What the task asks.
Set out everything from the line containing "table_header No. [236, 1175, 310, 1224]" down to the line containing "text Sushri Shweta" as a numbered list, omitting any blank lines.

Data listing.
______________________________
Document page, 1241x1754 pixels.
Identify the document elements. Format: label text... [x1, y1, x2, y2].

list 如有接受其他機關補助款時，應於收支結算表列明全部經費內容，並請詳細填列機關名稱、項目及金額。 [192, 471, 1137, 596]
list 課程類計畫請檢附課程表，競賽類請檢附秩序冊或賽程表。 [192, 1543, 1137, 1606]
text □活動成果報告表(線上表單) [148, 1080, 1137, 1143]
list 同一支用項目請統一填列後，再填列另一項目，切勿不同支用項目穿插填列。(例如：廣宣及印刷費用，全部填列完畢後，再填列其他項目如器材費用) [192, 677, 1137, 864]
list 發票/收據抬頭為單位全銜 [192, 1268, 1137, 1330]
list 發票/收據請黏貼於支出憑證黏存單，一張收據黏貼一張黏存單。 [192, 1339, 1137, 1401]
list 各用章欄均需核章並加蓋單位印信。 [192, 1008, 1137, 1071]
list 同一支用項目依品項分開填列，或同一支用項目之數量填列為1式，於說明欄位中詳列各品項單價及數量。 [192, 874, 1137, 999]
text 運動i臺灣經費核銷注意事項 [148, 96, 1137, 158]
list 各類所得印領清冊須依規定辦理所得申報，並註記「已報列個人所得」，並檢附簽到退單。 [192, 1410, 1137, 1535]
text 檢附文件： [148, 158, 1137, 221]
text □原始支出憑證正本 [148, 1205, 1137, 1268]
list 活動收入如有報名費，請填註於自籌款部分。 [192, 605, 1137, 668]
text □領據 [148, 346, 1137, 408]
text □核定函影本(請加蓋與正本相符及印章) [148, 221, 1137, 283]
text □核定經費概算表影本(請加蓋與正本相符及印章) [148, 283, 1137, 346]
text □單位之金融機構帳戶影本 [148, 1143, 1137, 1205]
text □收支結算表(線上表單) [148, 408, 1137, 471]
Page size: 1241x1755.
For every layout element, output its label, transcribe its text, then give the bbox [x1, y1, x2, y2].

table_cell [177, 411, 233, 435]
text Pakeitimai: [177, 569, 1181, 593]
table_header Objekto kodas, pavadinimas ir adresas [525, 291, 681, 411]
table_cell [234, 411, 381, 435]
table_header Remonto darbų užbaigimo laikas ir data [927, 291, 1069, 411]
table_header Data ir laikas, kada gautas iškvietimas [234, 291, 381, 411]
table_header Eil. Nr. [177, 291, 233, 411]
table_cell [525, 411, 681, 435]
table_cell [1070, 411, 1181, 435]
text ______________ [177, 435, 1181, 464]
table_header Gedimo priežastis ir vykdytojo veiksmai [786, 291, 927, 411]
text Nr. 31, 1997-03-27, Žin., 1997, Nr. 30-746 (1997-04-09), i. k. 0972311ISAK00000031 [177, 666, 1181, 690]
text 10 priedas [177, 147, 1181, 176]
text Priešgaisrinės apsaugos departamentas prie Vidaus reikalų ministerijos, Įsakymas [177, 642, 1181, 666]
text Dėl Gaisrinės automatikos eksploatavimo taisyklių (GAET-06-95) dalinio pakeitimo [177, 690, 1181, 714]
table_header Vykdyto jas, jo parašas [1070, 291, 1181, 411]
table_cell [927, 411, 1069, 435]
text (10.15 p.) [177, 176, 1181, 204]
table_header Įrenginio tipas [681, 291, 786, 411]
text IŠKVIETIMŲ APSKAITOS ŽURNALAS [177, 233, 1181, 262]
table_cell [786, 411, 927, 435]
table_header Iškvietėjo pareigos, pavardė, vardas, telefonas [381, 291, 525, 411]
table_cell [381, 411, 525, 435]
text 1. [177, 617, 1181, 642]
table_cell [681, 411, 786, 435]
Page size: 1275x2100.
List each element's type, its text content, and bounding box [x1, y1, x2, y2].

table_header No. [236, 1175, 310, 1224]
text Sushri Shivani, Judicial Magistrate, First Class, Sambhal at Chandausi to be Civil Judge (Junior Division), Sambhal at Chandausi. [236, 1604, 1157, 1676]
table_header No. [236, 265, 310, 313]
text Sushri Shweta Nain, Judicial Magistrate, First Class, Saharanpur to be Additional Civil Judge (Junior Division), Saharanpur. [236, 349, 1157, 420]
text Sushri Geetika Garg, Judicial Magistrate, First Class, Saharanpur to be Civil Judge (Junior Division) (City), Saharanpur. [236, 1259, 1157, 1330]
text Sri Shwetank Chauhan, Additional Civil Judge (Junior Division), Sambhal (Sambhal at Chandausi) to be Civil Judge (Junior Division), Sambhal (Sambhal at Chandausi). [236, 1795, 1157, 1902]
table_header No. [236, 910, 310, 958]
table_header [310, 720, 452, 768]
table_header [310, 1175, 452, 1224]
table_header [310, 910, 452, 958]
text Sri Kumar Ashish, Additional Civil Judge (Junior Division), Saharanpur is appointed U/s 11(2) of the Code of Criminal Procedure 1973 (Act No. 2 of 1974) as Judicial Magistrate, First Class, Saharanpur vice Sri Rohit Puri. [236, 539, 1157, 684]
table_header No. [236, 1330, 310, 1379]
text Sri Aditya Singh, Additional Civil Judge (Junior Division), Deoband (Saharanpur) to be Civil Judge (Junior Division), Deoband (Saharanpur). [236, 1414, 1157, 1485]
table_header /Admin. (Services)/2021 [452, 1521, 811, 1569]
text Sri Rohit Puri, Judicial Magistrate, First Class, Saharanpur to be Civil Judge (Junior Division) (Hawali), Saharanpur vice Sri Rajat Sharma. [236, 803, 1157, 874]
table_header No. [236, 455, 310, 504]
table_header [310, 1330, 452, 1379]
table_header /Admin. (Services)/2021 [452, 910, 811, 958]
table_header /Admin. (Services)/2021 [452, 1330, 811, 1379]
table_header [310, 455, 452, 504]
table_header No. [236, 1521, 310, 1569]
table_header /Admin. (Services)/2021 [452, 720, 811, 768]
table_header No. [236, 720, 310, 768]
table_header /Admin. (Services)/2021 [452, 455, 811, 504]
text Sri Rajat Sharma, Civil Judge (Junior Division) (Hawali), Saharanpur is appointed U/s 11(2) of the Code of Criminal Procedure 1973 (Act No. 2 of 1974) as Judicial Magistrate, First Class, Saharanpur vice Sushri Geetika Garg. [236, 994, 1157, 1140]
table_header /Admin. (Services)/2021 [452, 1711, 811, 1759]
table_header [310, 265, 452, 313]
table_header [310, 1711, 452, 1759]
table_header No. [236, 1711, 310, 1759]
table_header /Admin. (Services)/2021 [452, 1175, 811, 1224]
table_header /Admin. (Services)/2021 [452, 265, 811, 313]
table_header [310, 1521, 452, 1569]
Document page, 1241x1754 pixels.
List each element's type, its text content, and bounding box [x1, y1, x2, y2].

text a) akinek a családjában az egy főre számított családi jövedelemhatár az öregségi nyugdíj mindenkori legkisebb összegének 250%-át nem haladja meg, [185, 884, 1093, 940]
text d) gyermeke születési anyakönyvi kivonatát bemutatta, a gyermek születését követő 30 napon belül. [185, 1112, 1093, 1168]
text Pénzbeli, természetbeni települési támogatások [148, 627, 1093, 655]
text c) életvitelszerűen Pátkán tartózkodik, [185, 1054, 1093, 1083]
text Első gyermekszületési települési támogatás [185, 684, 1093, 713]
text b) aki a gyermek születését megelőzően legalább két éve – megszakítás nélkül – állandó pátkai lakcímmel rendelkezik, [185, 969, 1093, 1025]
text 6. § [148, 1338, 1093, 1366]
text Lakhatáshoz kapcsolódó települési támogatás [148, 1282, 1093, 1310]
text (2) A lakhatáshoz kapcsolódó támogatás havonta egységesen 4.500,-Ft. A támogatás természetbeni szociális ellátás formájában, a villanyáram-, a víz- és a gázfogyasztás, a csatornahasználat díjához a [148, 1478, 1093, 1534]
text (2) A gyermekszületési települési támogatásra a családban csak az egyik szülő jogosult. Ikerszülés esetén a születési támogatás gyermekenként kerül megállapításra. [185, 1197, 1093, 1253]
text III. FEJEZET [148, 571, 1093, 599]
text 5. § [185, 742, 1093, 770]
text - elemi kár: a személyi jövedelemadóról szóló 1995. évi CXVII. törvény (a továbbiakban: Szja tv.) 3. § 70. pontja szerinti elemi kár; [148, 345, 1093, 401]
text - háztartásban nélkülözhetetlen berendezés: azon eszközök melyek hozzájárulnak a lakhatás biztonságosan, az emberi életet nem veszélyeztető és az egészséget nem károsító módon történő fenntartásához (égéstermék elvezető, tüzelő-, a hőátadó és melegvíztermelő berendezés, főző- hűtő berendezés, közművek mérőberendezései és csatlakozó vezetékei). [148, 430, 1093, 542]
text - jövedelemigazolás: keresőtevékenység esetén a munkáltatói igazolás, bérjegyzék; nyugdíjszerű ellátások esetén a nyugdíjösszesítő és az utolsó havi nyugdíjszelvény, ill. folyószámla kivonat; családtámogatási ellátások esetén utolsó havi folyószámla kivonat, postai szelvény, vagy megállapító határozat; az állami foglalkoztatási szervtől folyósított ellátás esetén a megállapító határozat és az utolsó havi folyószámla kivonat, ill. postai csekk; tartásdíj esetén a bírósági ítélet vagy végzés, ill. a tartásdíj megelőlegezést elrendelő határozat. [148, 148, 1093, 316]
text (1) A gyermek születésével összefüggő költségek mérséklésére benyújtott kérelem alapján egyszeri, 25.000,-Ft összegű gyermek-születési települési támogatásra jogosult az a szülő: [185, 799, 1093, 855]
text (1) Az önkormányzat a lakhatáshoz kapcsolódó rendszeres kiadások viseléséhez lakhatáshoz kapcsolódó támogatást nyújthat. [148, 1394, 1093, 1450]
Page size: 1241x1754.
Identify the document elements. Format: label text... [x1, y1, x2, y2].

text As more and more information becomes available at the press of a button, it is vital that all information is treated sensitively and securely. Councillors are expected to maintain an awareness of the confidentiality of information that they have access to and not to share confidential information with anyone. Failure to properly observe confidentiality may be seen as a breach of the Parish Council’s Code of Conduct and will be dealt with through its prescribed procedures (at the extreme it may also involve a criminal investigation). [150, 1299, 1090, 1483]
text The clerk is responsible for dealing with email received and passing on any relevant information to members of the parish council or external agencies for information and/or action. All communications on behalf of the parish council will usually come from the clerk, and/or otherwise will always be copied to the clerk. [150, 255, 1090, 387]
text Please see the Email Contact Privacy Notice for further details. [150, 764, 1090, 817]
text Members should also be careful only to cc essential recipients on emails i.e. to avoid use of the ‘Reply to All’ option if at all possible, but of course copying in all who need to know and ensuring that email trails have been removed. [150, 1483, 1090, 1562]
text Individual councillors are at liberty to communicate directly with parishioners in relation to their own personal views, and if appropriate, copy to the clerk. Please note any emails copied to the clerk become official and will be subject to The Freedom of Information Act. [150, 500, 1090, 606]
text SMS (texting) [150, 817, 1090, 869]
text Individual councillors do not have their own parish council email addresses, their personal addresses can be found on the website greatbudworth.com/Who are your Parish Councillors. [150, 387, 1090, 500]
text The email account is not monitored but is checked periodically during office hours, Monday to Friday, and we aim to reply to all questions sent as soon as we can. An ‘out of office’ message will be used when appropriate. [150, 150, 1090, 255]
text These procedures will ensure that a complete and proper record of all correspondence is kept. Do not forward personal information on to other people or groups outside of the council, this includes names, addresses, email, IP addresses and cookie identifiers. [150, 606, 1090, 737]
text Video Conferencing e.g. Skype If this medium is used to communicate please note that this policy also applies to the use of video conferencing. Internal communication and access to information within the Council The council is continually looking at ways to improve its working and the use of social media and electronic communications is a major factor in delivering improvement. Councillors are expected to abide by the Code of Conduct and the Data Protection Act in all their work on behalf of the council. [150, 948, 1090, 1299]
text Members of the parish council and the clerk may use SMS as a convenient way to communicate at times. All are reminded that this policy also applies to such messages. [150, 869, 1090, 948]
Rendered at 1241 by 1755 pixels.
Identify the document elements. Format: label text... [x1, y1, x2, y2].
______________________________
Answer to the exercise.
1. table_header No. [236, 1175, 310, 1224]
2. text Sushri Shivani, Judicial Magistrate, First Class, Sambhal at Chandausi to be Civil Judge (Junior Division), Sambhal at Chandausi. [236, 1604, 1157, 1676]
3. table_header No. [236, 265, 310, 313]
4. text Sushri Shweta Nain, Judicial Magistrate, First Class, Saharanpur to be Additional Civil Judge (Junior Division), Saharanpur. [236, 349, 1157, 420]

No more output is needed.